- [INPUT RECORDS]:
* * * *

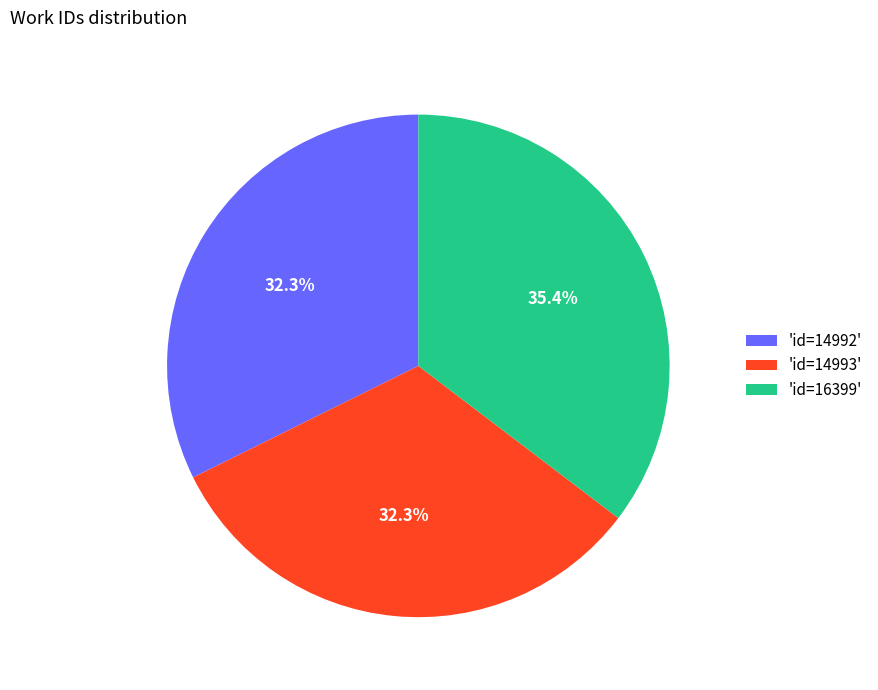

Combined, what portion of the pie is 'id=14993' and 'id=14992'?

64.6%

* * * *

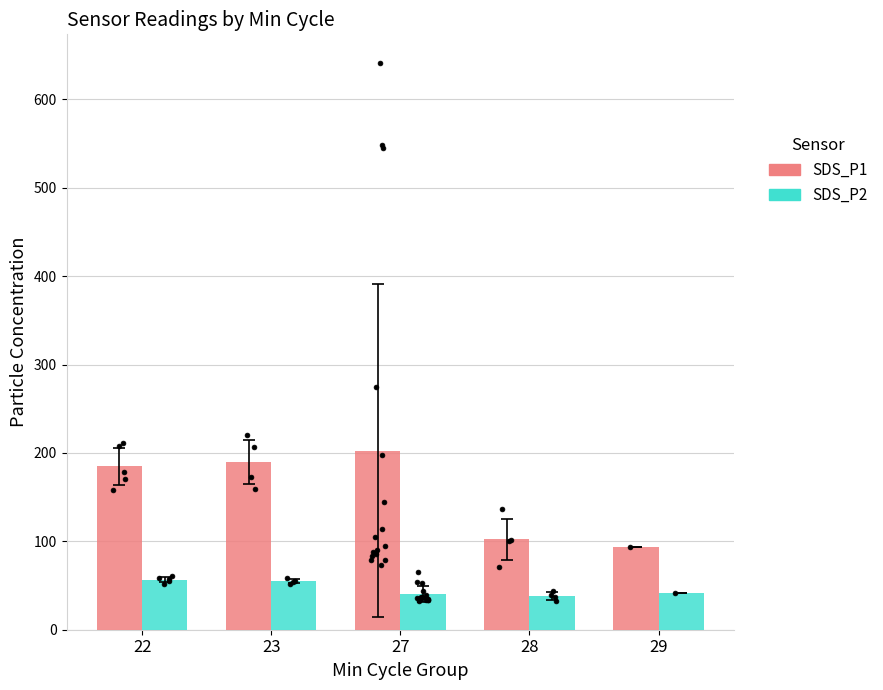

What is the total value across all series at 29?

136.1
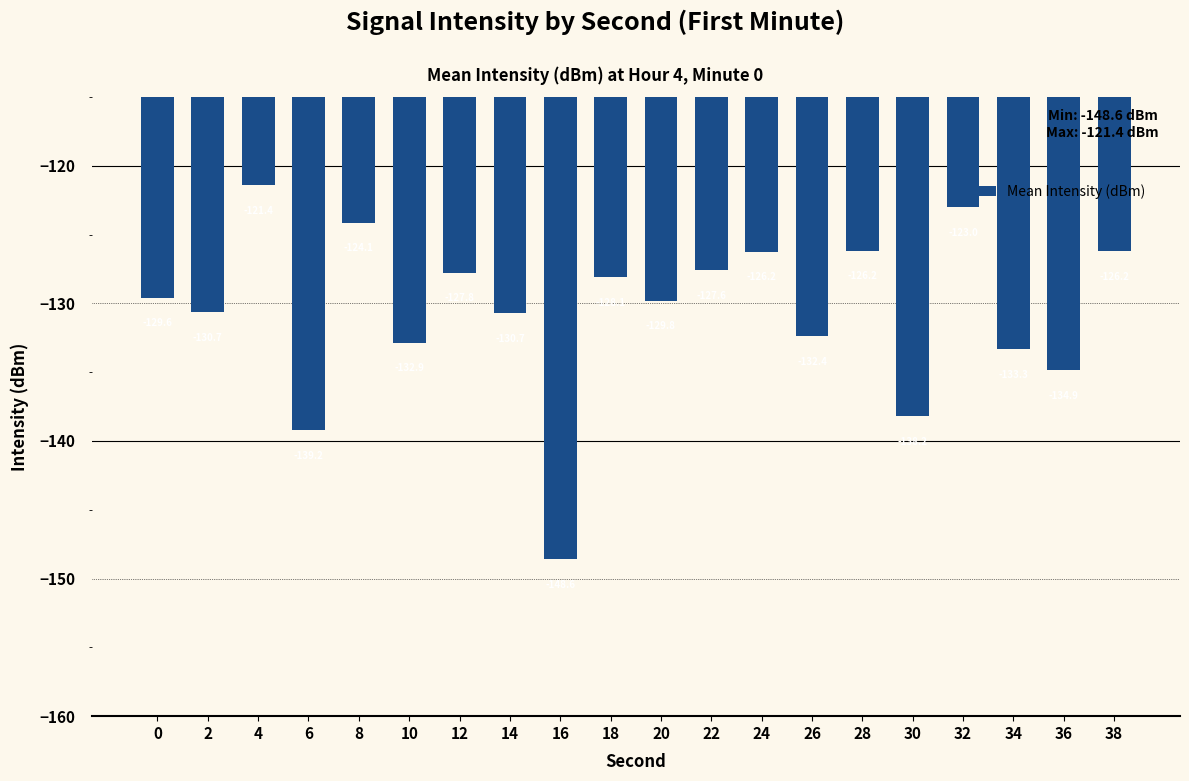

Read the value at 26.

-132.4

* * * *

- [TASK TO CARRY OUT]: Identify every line of the records above that contains the word "value", and copy each of those lines in full.

- [FINISHED EXERCISE]:
What is the total value across all series at 29?
Read the value at 26.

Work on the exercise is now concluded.